Observar el logo, de líneas rectas y finales puntiagudos que tornea el nombre de La Ley, en el bombo de la batería de Mauricio Clavería, era volver a 1995 y recordar el diseño de aquel álbum en donde dos manos se juntaban bajo la palabra Invisible.
Con Día cero, el segundo tema de dicho trabajo de La Ley, Beto Cuevas, junto con Pedro Frugone y Mauricio Clavería, aseguró: “estamos de regreso”, el pasado sábado 7 de junio en el Figali Convention Center.
Dentro de “Retour”, gira y álbum que recorre América Latina tras nueve años de ausencia y su trayectoria musical de la banda chilena, Panamá fue el décimo primer país en su ruta.
A las 11:15 p.m., Cuevas, Clavería, Frugone y demás músicos no se encontraron un Figali lleno a su capacidad.

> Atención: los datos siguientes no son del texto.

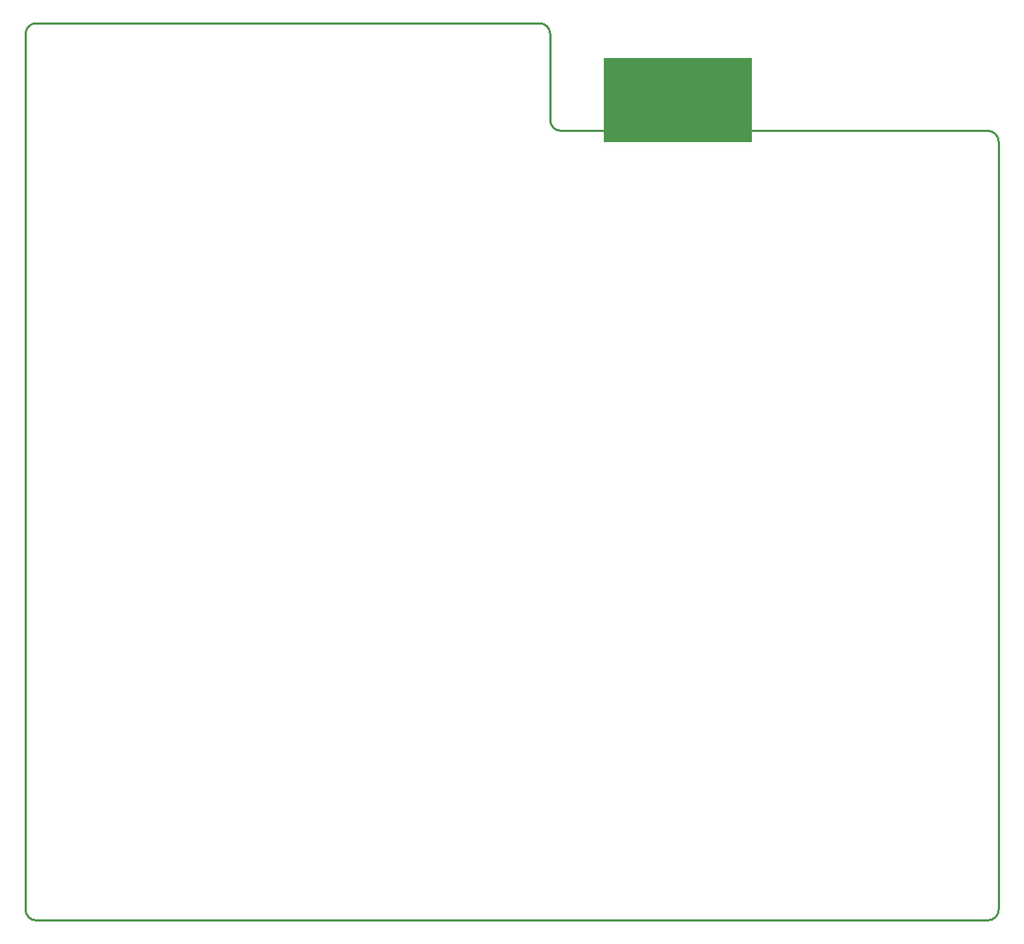
<source format=gko>
G04*
G04 #@! TF.GenerationSoftware,Altium Limited,Altium Designer,21.9.1 (22)*
G04*
G04 Layer_Color=16711935*
%FSLAX25Y25*%
%MOIN*%
G70*
G04*
G04 #@! TF.SameCoordinates,CDD0097E-41E7-41F5-A71D-9F4D08275E7E*
G04*
G04*
G04 #@! TF.FilePolarity,Positive*
G04*
G01*
G75*
%ADD10C,0.01000*%
%ADD180R,0.68000X0.39000*%
D10*
X1195500Y467500D02*
G03*
X1200500Y472500I0J5000D01*
G01*
Y825500D02*
G03*
X1195500Y830500I-5000J0D01*
G01*
X994500Y835500D02*
G03*
X999500Y830500I5000J0D01*
G01*
X994500Y875000D02*
G03*
X989500Y880000I-5000J0D01*
G01*
X758500D02*
G03*
X753500Y875000I0J-5000D01*
G01*
Y472500D02*
G03*
X758500Y467500I5000J0D01*
G01*
X1194500D02*
X1195500D01*
X1200500Y472500D02*
Y825500D01*
X999500Y830500D02*
X1195500D01*
X994500Y835500D02*
Y875000D01*
X758500Y880000D02*
X989500D01*
X753500Y875000D02*
X753500Y472500D01*
X758500Y467500D02*
X1194500D01*
D180*
X1053000Y844500D02*
D03*
M02*

</source>
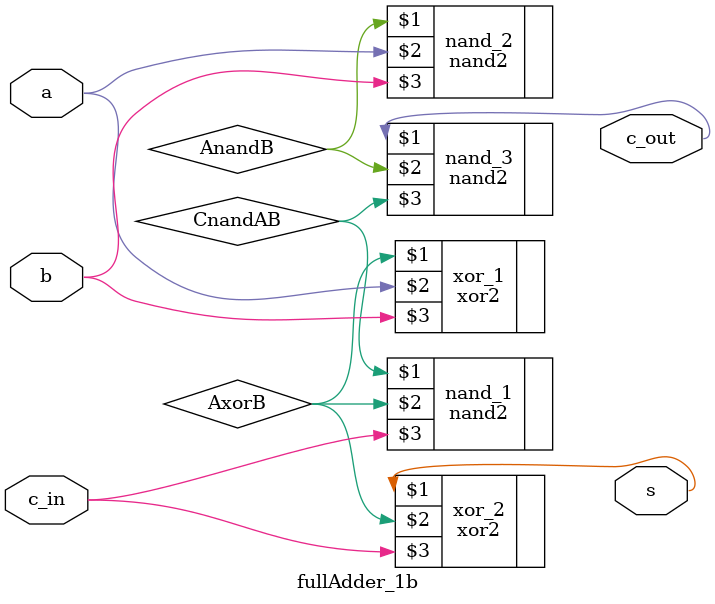
<source format=v>
/*
    CS/ECE 552 FALL '22
    Homework #2, Problem 1
    
    a 1-bit full adder
*/
module fullAdder_1b(s, c_out, a, b, c_in);
    output  s;
    output c_out;
	input   a, b;
    input  c_in;

    // YOUR CODE HERE
    xor2 xor_1(AxorB, a, b);
    xor2 xor_2(s, AxorB, c_in);
    nand2 nand_1(CnandAB, AxorB, c_in);
    nand2 nand_2(AnandB, a, b);
    nand2 nand_3(c_out, AnandB, CnandAB);
    

endmodule

</source>
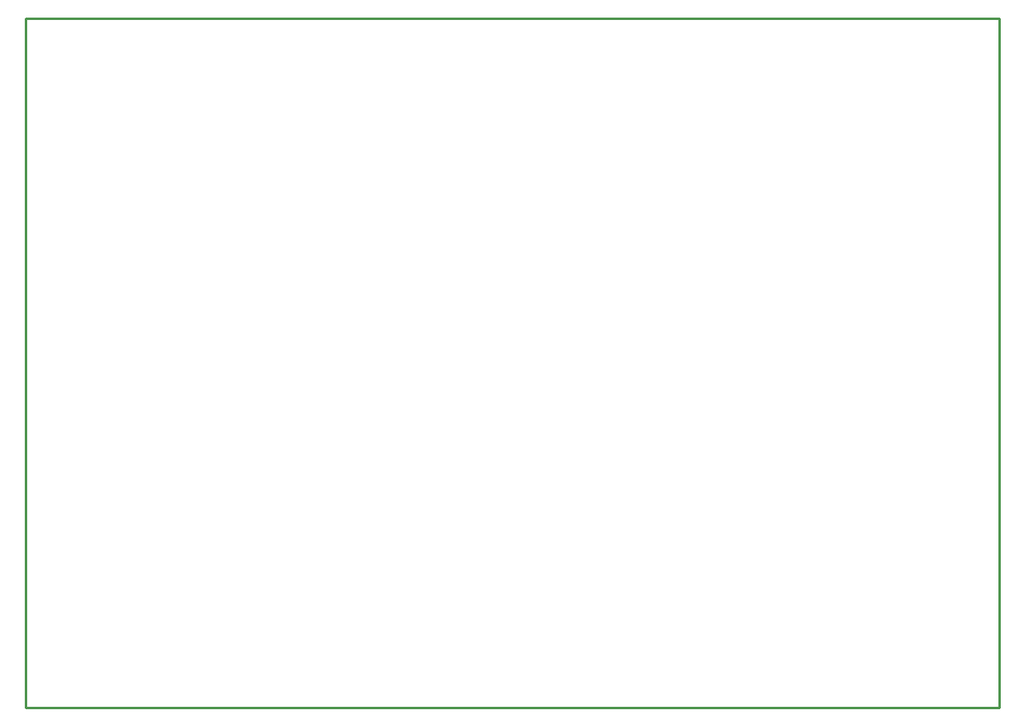
<source format=gko>
G04 Layer: BoardOutlineLayer*
G04 EasyEDA Pro v1.9.29, 2023-05-19 09:05:19*
G04 Gerber Generator version 0.3*
G04 Scale: 100 percent, Rotated: No, Reflected: No*
G04 Dimensions in millimeters*
G04 Leading zeros omitted, absolute positions, 3 integers and 3 decimals*
%FSLAX33Y33*%
%MOMM*%
%ADD10C,0.254*%
G75*


G04 PolygonModel Start*
G54D10*
G01X0Y-73025D02*
G01X0Y-25D01*
G01X103000D01*
G01Y-73025D01*
G01X0D01*
G04 PolygonModel End*

M02*

</source>
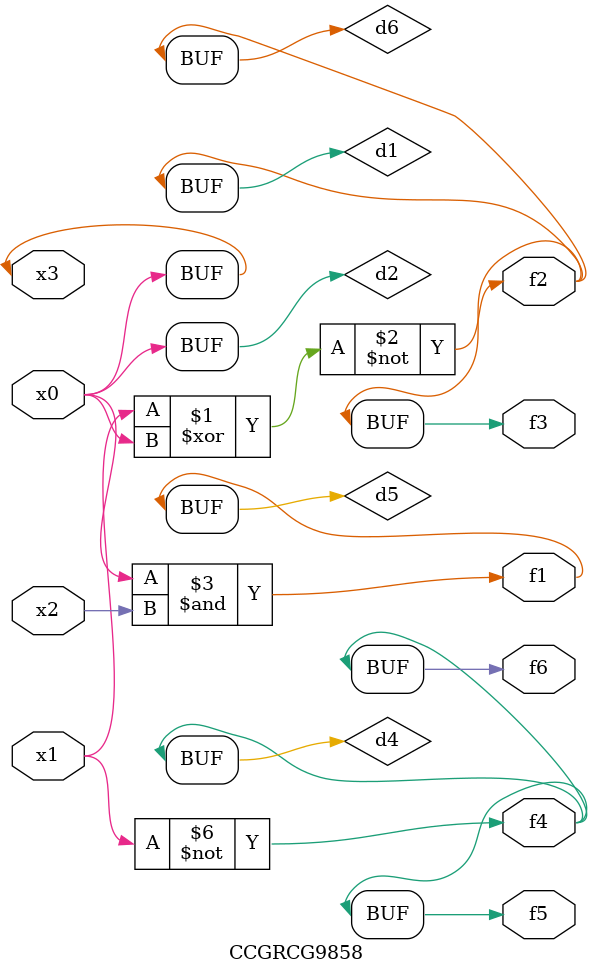
<source format=v>
module CCGRCG9858(
	input x0, x1, x2, x3,
	output f1, f2, f3, f4, f5, f6
);

	wire d1, d2, d3, d4, d5, d6;

	xnor (d1, x1, x3);
	buf (d2, x0, x3);
	nand (d3, x0, x2);
	not (d4, x1);
	nand (d5, d3);
	or (d6, d1);
	assign f1 = d5;
	assign f2 = d6;
	assign f3 = d6;
	assign f4 = d4;
	assign f5 = d4;
	assign f6 = d4;
endmodule

</source>
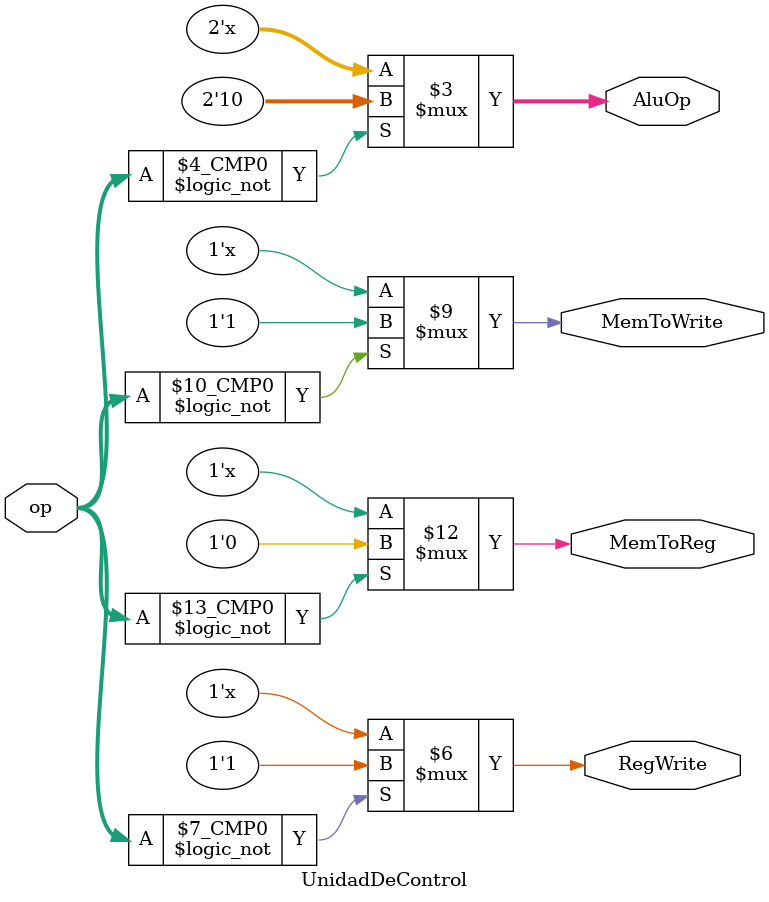
<source format=v>
module UnidadDeControl( input [5:0] op,
output reg MemToReg, output reg MemToWrite, output reg RegWrite, output reg [1:0] AluOp );

always @(op) begin

    case(op)

    6'b000000: begin  //Instrucciones tipo R
        MemToReg = 1'b0;
        MemToWrite = 1'b1;
        RegWrite = 1'b1;
        AluOp = 2'b10;
    end


    endcase

end

endmodule
</source>
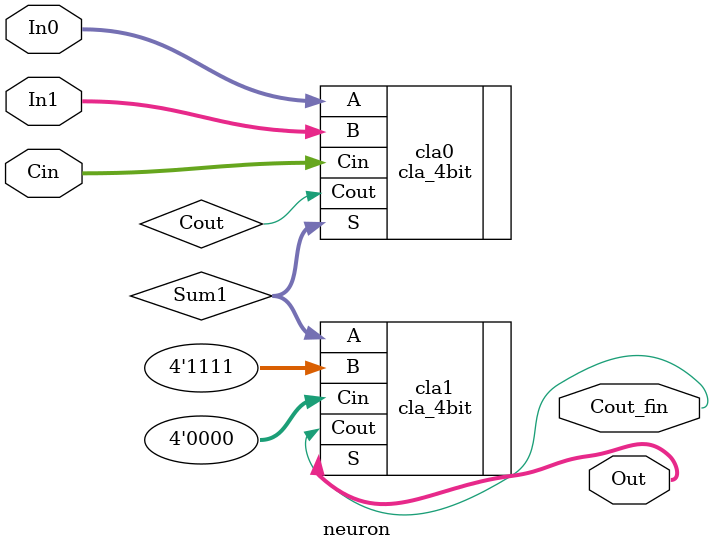
<source format=v>
module neuron(In0, In1, Cin, Out, Cout_fin);
input [3:0] In0, In1, Cin;
output [3:0] Out;

wire [3:0] Sum1;
wire Cout;
output Cout_fin;

  cla_4bit cla0(.A(In0), .B(In1), .Cin(Cin), .S(Sum1), .Cout(Cout));
  cla_4bit cla1(.A(Sum1), .B(4'b1111), .Cin(4'b0000), .S(Out), .Cout(Cout_fin));

endmodule
</source>
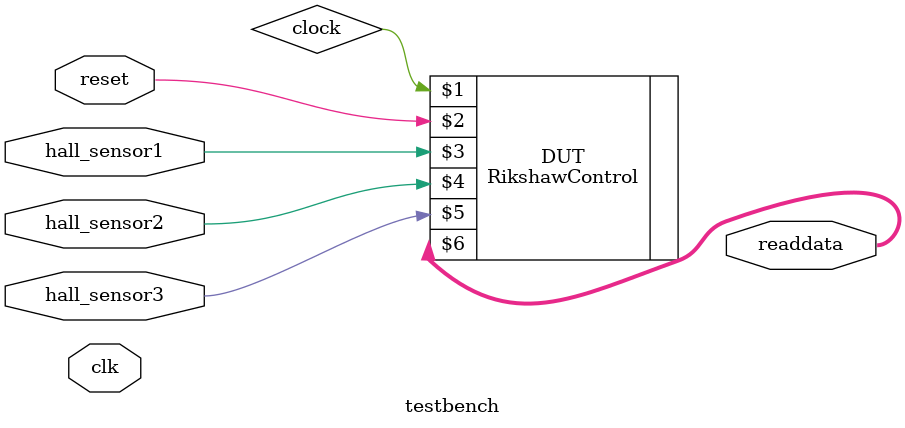
<source format=sv>
module testbench (
    input clk,
    input  reset,
    output signed [31:0] readdata,
	input hall_sensor1,
	input hall_sensor2,
	input hall_sensor3
  );

	RikshawControl DUT(
		clock, reset, hall_sensor1, hall_sensor2, hall_sensor3, readdata
	);

 
endmodule
</source>
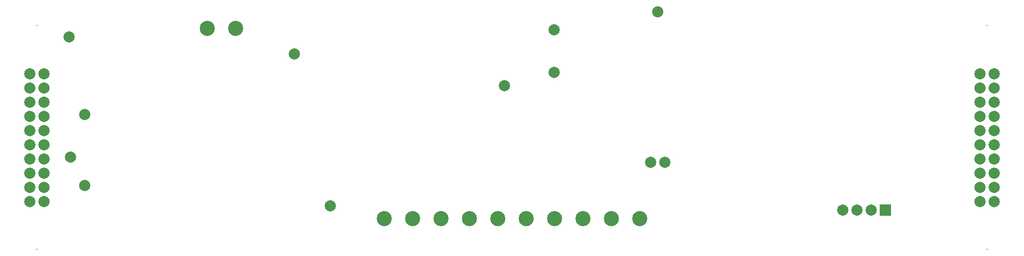
<source format=gbs>
G04*
G04 #@! TF.GenerationSoftware,Altium Limited,Altium Designer,18.0.12 (696)*
G04*
G04 Layer_Color=16711935*
%FSLAX25Y25*%
%MOIN*%
G70*
G01*
G75*
%ADD60C,0.07887*%
%ADD61C,0.10642*%
%ADD62R,0.07887X0.07887*%
%ADD63C,0.00800*%
D60*
X462000Y81000D02*
D03*
X452000D02*
D03*
X457000Y187000D02*
D03*
X24685Y143425D02*
D03*
Y133425D02*
D03*
Y123425D02*
D03*
Y113425D02*
D03*
Y103425D02*
D03*
Y93425D02*
D03*
Y83425D02*
D03*
Y73425D02*
D03*
Y63425D02*
D03*
Y53425D02*
D03*
X14685Y143425D02*
D03*
Y133425D02*
D03*
Y123425D02*
D03*
Y113425D02*
D03*
Y103425D02*
D03*
Y93425D02*
D03*
Y83425D02*
D03*
Y73425D02*
D03*
Y63425D02*
D03*
Y53425D02*
D03*
X348819Y135039D02*
D03*
X226378Y50197D02*
D03*
X42323Y169291D02*
D03*
X200787Y157480D02*
D03*
X53228Y114567D02*
D03*
X43228Y84567D02*
D03*
X53228Y64567D02*
D03*
X607362Y47244D02*
D03*
X597362D02*
D03*
X587362D02*
D03*
X683976Y53425D02*
D03*
Y63425D02*
D03*
Y73425D02*
D03*
Y83425D02*
D03*
Y93425D02*
D03*
Y103425D02*
D03*
Y113425D02*
D03*
Y123425D02*
D03*
Y133425D02*
D03*
Y143425D02*
D03*
X693976Y53425D02*
D03*
Y63425D02*
D03*
Y73425D02*
D03*
Y83425D02*
D03*
Y93425D02*
D03*
Y103425D02*
D03*
Y113425D02*
D03*
Y123425D02*
D03*
Y133425D02*
D03*
Y143425D02*
D03*
X383858Y174409D02*
D03*
Y144488D02*
D03*
D61*
X159606Y175197D02*
D03*
X139606D02*
D03*
X444331Y41339D02*
D03*
X424331D02*
D03*
X404331D02*
D03*
X384331D02*
D03*
X364331D02*
D03*
X344331D02*
D03*
X324331D02*
D03*
X304331D02*
D03*
X284331D02*
D03*
X264331D02*
D03*
D62*
X617362Y47244D02*
D03*
D63*
X688976Y19685D02*
D03*
Y177165D02*
D03*
X19685D02*
D03*
Y19685D02*
D03*
M02*

</source>
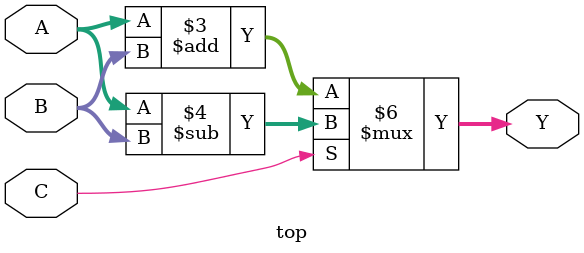
<source format=v>
module top (A, B, C, Y);

  // Data inputs
  input[3:0] A;
  input[3:0] B;

  // Control input
  input C;

  // Data output
  output[3:0] Y;
  reg[3:0] Y;

  always @(A or B or C or Y)
  begin
    if(C == 0)
      Y = A+B;
    else
      Y = A-B;
  end

endmodule

</source>
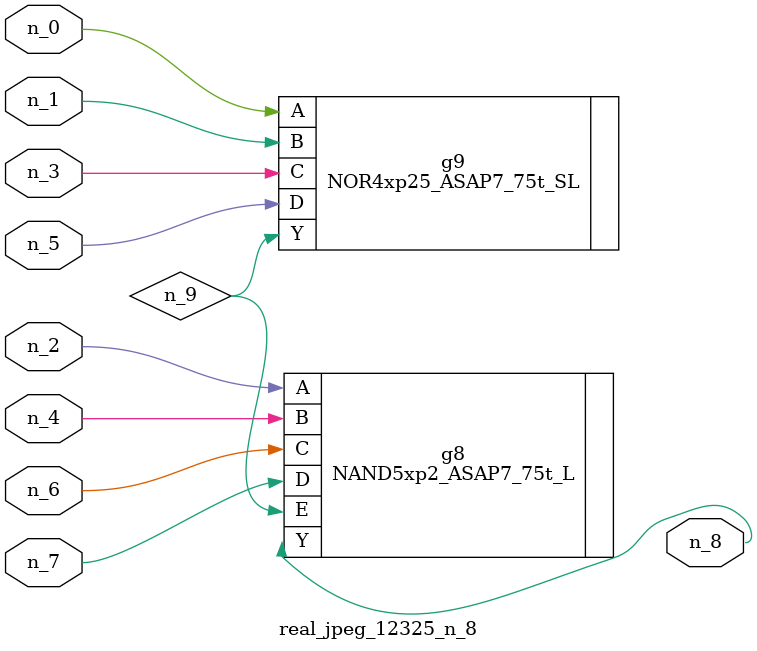
<source format=v>
module real_jpeg_12325_n_8 (n_5, n_4, n_0, n_1, n_2, n_6, n_7, n_3, n_8);

input n_5;
input n_4;
input n_0;
input n_1;
input n_2;
input n_6;
input n_7;
input n_3;

output n_8;

wire n_9;

NOR4xp25_ASAP7_75t_SL g9 ( 
.A(n_0),
.B(n_1),
.C(n_3),
.D(n_5),
.Y(n_9)
);

NAND5xp2_ASAP7_75t_L g8 ( 
.A(n_2),
.B(n_4),
.C(n_6),
.D(n_7),
.E(n_9),
.Y(n_8)
);


endmodule
</source>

A pesar de eso, en vista “de no saber lo que pudiese suceder al día siguiente”, el vocalista, en nombre de sus compañeros, prometió a los asistentes “dar el mejor concierto de sus vidas”.
Luego de Día cero, La Ley continuó repasando el pasado con temas de Invisible -considerado por Cuevas como “el álbum que marcó el antes y después en la trayectoria de La Ley”- como Hombre y Animal, así como Tejedores de ilusión, del álbum homónimo de 1993.
Al llegar a la etapa del disco Doble opuesto (1991), el grupo trajo a la memoria Angie, Prisioneros de la piel y el sencillo del mismo nombre del álbum, donde Clavería realizó un solo de batería que sacó aplausos.
Luego de viajar en el tiempo por el primer lustro de los años de 1990, La Ley volvió al presente para presentar el primer sencillo inédito en nueve años: Olvidar, una canción en la menor que, según Cuevas, describe el sonido actual de la banda, el que se verá en un álbum inédito que “en dos semanas iniciarán a componer”, aseguró sobre el trabajo que esperan lanzar el próximo año.
Con la colombiana Nea Ferrer en los coros, Cuevas realizó improvisaciones interesantes con las voces, como en 1-800 dual y Cielo market, preludiado con panderetas por Cuevas y guiños de guitarra por parte de Frugone.
Tras pedir que los asistentes sacaran sus celulares, Cuevas se colgó su guitarra acústica para interpretar los lentos Fuera de mí e Intenta amar, para luego cambiar a la eléctrica con la enérgica “Paraíso”, del álbum Uno, de 2000.
De este álbum, ganador de un Grammy americano, se extrae un tema que intensificó el concierto: Aquí.
Como canción cumbre que pretende ser la última, La Ley volvió al escenario cerca de la 1:00 de la madrugada para ver cuánto Más allá ha permanecido su recuerdo tras su ausencia.
Por último, con Delirando y El duelo, el trío chileno se despidió de Panamá con un “hasta siempre”, que le demostró a sus fieles seguidores que en nueve años sus corazones nunca dejaron los de ellos, como bien lo sentenciaría Cuevas en Mentira.